Uma auto crítica agora: Tenho ódio e estou ciente que erro em falar mal de quem sente ódio também.
Aliás, exagero em dizer tal coisa porque se trata duma raivazinha só, algo meio incômodo e chato. Não é de alguém mas sim de uma ideia que existe por aí; É se estressar com o senso comum e com a “moda de pensar”.
O que rola no pensamento alheio e que me tiiira do sério, é o “sentimento miojo”, logo, INSTANTÂNEO. O sentimento que surge do nada e some do nada de que veio, o que é tão intenso que chega ser sem graça quando passa e tem aquele quê de quero mais no presente. Quem lê já imagina rapidamente se existe um sentimento específico que seja assim; até existe, a paixão, mas acho tão last week discutir isso que generalizo como QUALQUER SENTIMENTO HUMANO.
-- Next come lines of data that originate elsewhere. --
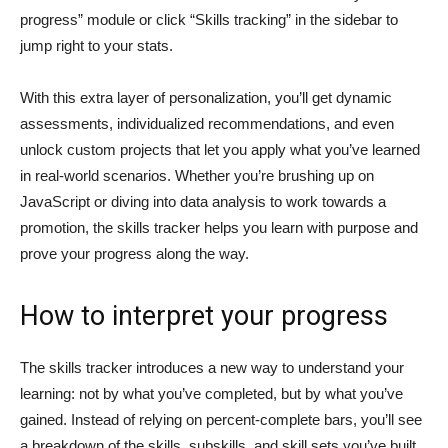
progress” module or click “Skills tracking” in the sidebar to
jump right to your stats.
With this extra layer of personalization, you’ll get dynamic
assessments, individualized recommendations, and even
unlock custom projects that let you apply what you’ve learned
in real-world scenarios. Whether you’re brushing up on
JavaScript or diving into data analysis to work towards a
promotion, the skills tracker helps you learn with purpose and
prove your progress along the way.
How to interpret your progress
The skills tracker introduces a new way to understand your
learning: not by what you’ve completed, but by what you’ve
gained. Instead of relying on percent-complete bars, you’ll see
a breakdown of the skills, subskills, and skill sets you’ve built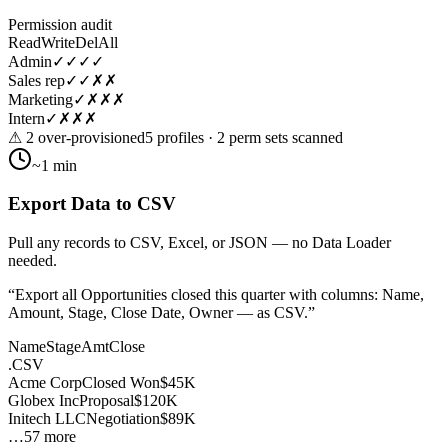
Permission audit
Read
Write
Del
All
Admin
✓
✓
✓
✓
Sales rep
✓
✓
✗
✗
Marketing
✓
✗
✗
✗
Intern
✓
✗
✗
✗
⚠ 2 over-provisioned
5 profiles · 2 perm sets scanned
~1 min
Export Data to CSV
Pull any records to CSV, Excel, or JSON — no Data Loader
needed.
“
Export all Opportunities closed this quarter with columns: Name,
Amount, Stage, Close Date, Owner — as CSV.
”
Name
Stage
Amt
Close
.CSV
Acme Corp
Closed Won
$45K
Globex Inc
Proposal
$120K
Initech LLC
Negotiation
$89K
…57 more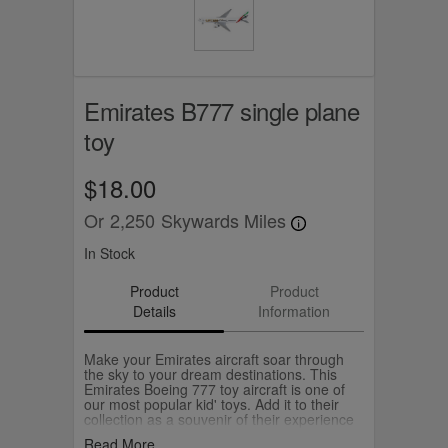
Emirates B777 single plane
toy
$18.00
Or
2,250
Skywards Miles
In Stock
Product
Product
Details
Information
Make your Emirates aircraft soar through
the sky to your dream destinations. This
Emirates Boeing 777 toy aircraft is one of
our most popular kid' toys. Add it to their
collection as a souvenir of their experience
flying with us or as a gift for a young
Read More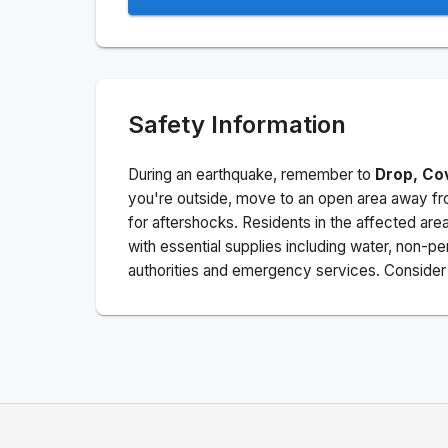
Safety Information
During an earthquake, remember to
Drop, Co
you're outside, move to an open area away fro
for aftershocks.
Residents in the affected are
with essential supplies including water, non-per
authorities and emergency services. Consider s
Mas tenho que admitir, é o momento que faz desse sentimento ser intenso ou não, se ele serve de algo ou só atrapalha quando surge; e isso até um macaco sabe.Tudo é relativo minha gente!
A efemeridade das coisas não incomoda a todos óbviamente, se não ela nem existiria, mas pôxa, indignem – se com o dogma que existe de que “tudo passa, e o que fica é o que DEVE ser relevado”. Fala sério!
Essa é a teoria que serve, é o lado bom das coisas práticas. Tá, e se tudo que for almejado vire pó e sempre houver conformação? “Sacode a poeirra, dá a volta por cima” vira frase de geladeira na vida de geral, combinemos.
Se conselho fosse bom a gente vendia, mas ó: Leia muitos livros de auto-ajuda, eles são livros verdadeiros,eles trazem em si o que vendem por ai : AJUDA.
É linda a eficiência deles! Isso é perceptível na grama cor de rosa que cresce no jardim de quem lê, tudo é belo, tudo é possivel e se for bonzinho tu vai pro céu =D.
“Guardar ressentimento é como tomar veneno e esperar que a outra pessoa morra”.